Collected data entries
........

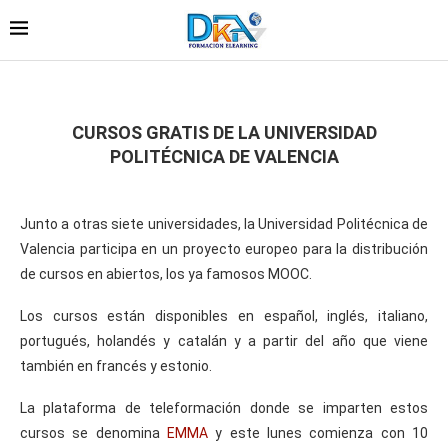
CURSOS GRATIS DE LA UNIVERSIDAD
POLITÉCNICA DE VALENCIA
Junto a otras siete universidades, la Universidad Politécnica de
Valencia participa en un proyecto europeo para la distribución
de cursos en abiertos, los ya famosos MOOC.
Los cursos están disponibles en español, inglés, italiano,
portugués, holandés y catalán y a partir del año que viene
también en francés y estonio.
La plataforma de teleformación donde se imparten estos
cursos se denomina
EMMA
y este lunes comienza con 10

........

» TASK GOAL
Transcribe exactly, starting at the line with "Valencia participa en" and continuing through the last line of the data above; leave out all earlier lines.

» ANSWER TO THIS EXERCISE
Valencia participa en un proyecto europeo para la distribución
de cursos en abiertos, los ya famosos MOOC.
Los cursos están disponibles en español, inglés, italiano,
portugués, holandés y catalán y a partir del año que viene
también en francés y estonio.
La plataforma de teleformación donde se imparten estos
cursos se denomina
EMMA
y este lunes comienza con 10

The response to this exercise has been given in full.